31 W trzydziestym siódmym roku po uprowadzeniu do niewoli Jojakina, króla judzkiego, w dwunastym miesiącu, dwudziestym piątym miesiącu dzień W miesiącu Evil-Merodach, król babiloński, w roku swego wstąpienia na tron, przywrócił głowę Jojakinowi, królowi judzkiemu, i wyprowadził go z więzienie.
32 I przemawiał do niego łaskawie, a on umieścił jego tron ponad tronem królów, którzy byli z nim w Babilonie.
33 Kazał mu zmienić ubranie więzienie, I Joachin Jadł w jej obecności, zawsze, każdego dnia swojego życia.

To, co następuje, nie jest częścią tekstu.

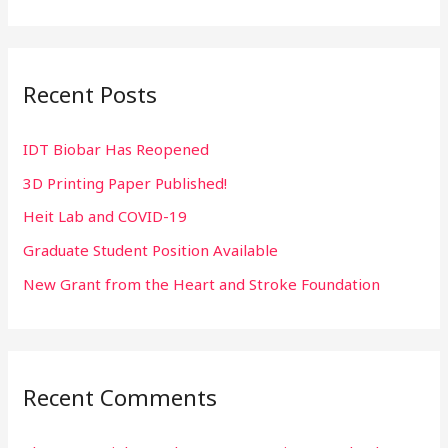
e
a
r
Recent Posts
c
h
IDT Biobar Has Reopened
f
3D Printing Paper Published!
o
r
Heit Lab and COVID-19
:
Graduate Student Position Available
New Grant from the Heart and Stroke Foundation
Recent Comments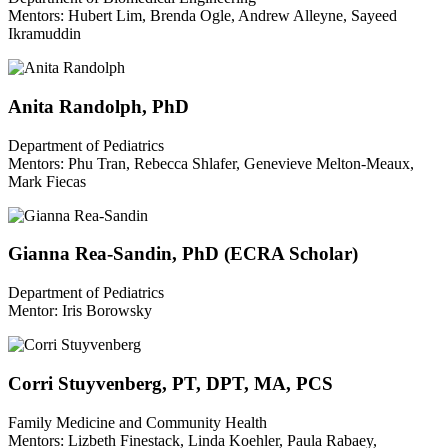
Mentors: Hubert Lim, Brenda Ogle, Andrew Alleyne, Sayeed
Ikramuddin
Anita Randolph, PhD
Department of Pediatrics
Mentors: Phu Tran, Rebecca Shlafer, Genevieve Melton-Meaux,
Mark Fiecas
Gianna Rea-Sandin, PhD (ECRA Scholar)
Department of Pediatrics
Mentor: Iris Borowsky
Corri Stuyvenberg, PT, DPT, MA, PCS
Family Medicine and Community Health
Mentors: Lizbeth Finestack, Linda Koehler, Paula Rabaey,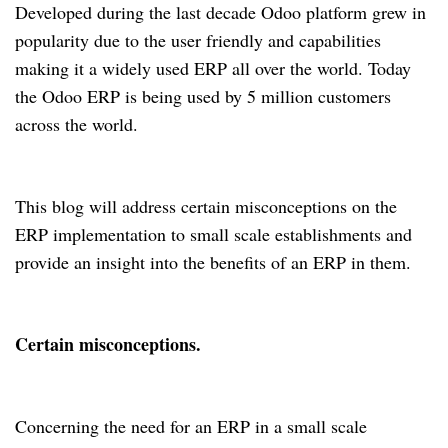
Developed during the last decade Odoo platform grew in
popularity due to the user friendly and capabilities
making it a widely used ERP all over the world. Today
the Odoo ERP is being used by 5 million customers
across the world.
This blog will address certain misconceptions on the
ERP implementation to small scale establishments and
provide an insight into the benefits of an ERP in them.
Certain misconceptions.
Concerning the need for an ERP in a small scale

34 A król Babilonu zapewniał mu utrzymanie, stałe utrzymanie, każdego dnia aż do dnia jego śmierci, przez wszystkie dni jego życia.

Augustin Crampon
Augustin Crampon
Augustin Crampon (1826–1894) był francuskim księdzem katolickim, znanym z przekładów Biblii, zwłaszcza nowego tłumaczenia Czterech Ewangelii, któremu towarzyszyły notatki i rozprawy (1864), a także pełnego tłumaczenia Biblii opartego na tekstach hebrajskim, aramejskim i greckim, opublikowanego pośmiertnie w 1904 roku.